Sickle-cell trait is caused by a single defective allele, but sickle-cell disease only occurs in individuals that are homozygous for the sickle-cell allele. Two people carry the trait but do not have sickle-cell disease. What is the probability that they will have two children with sickle-cell disease?

6,25%

Explanation:

Considering that the couple has a trait of sickle cell anemia, we know that both are heterozygous for the disease (Aa) and therefore can have children with the following genotypes:

Parents: Aa X Aa

Children: AA (A x A), Aa (A x a), Aa (a x A) and aa (a x a)

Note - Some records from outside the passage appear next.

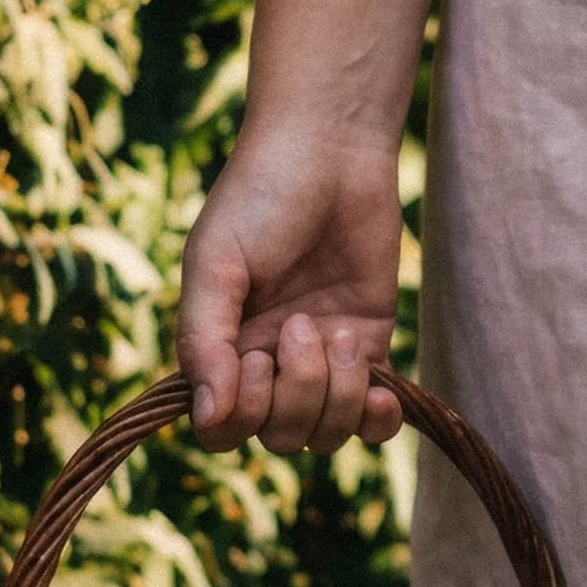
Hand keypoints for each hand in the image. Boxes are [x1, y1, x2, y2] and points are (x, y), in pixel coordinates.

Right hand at [172, 0, 449, 454]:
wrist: (329, 150)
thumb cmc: (259, 197)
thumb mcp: (214, 265)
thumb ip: (204, 340)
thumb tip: (209, 418)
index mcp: (218, 348)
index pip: (222, 429)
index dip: (242, 415)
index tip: (255, 359)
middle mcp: (266, 363)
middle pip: (279, 436)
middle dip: (297, 395)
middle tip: (301, 325)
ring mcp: (319, 360)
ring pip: (326, 434)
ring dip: (337, 398)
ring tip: (341, 338)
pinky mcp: (368, 346)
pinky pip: (371, 417)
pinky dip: (376, 422)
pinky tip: (382, 398)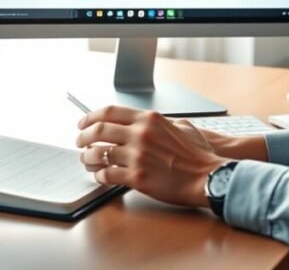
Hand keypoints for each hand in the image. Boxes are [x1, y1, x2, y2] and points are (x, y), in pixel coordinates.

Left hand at [76, 106, 228, 207]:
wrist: (209, 177)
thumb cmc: (199, 155)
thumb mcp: (182, 127)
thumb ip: (161, 122)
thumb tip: (147, 123)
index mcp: (149, 119)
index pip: (110, 112)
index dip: (91, 117)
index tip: (83, 123)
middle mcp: (140, 134)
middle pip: (99, 130)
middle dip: (84, 136)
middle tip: (79, 142)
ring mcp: (137, 155)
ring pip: (98, 153)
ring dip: (88, 157)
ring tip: (86, 160)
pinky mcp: (137, 177)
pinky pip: (107, 174)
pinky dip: (100, 175)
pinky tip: (101, 176)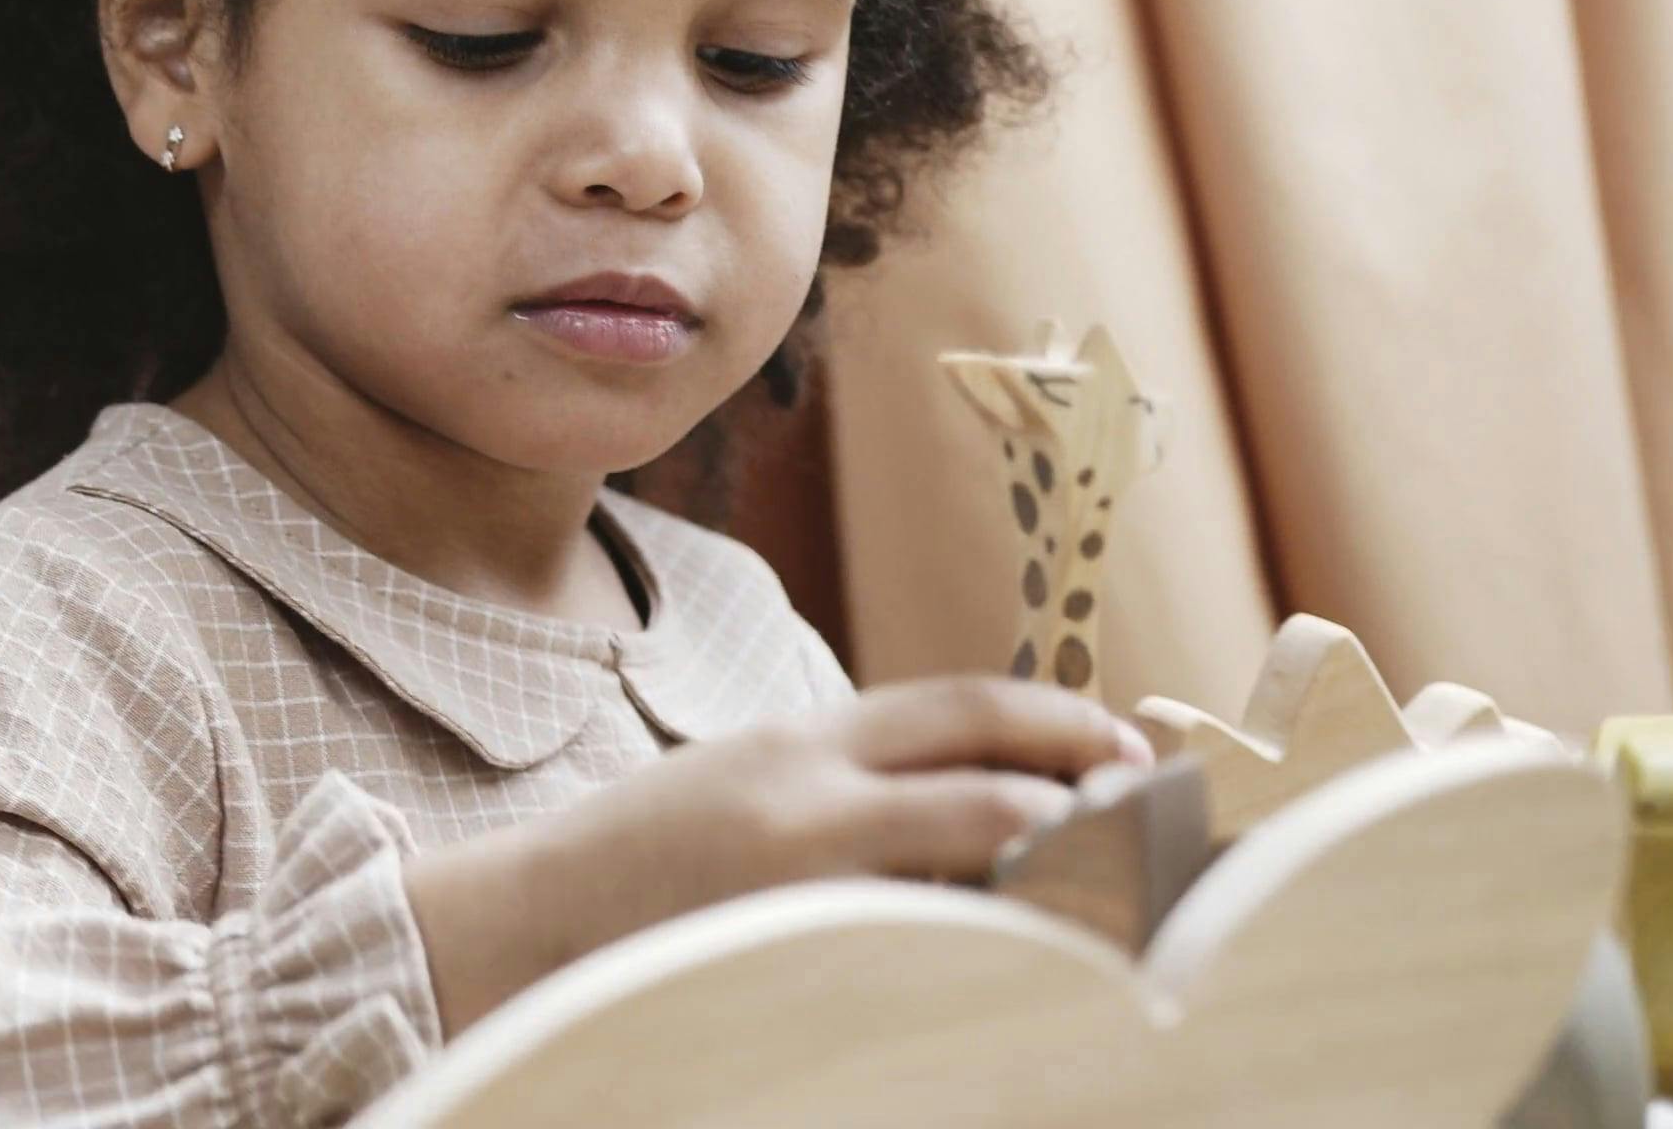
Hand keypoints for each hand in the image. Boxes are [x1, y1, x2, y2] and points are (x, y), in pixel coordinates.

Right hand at [404, 677, 1150, 1032]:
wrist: (515, 926)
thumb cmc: (637, 874)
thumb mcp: (741, 792)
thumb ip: (843, 788)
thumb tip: (985, 808)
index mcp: (799, 740)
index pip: (960, 703)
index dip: (1060, 720)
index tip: (1127, 749)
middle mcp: (807, 782)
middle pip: (988, 764)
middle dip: (1091, 787)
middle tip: (1158, 818)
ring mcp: (798, 862)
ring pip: (977, 848)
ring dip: (1064, 869)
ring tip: (1123, 900)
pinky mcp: (789, 936)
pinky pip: (927, 933)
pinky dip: (993, 942)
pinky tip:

Knowing that sickle cell anemia only occurs in homozygous individuals, the probability for children to have the disease according to each crossing is:

A x A = 1/4 = 25%

A x a = 1/4 = 25%

a x A = 1/4 = 25%

a x a = 1/4 = 25%

The probability of forming each homozygous child (aa) is 1/4 or 25%. Since they are two children, the probability of both having sickle cell anemia is calculated by multiplying the probability of each, so:

1/4 * 1/4 = 1/16 = 0.0625 = 6.25%

It is concluded that the probability of a heterozygous couple for sickle cell anemia to have two children with the disease is 6.25%.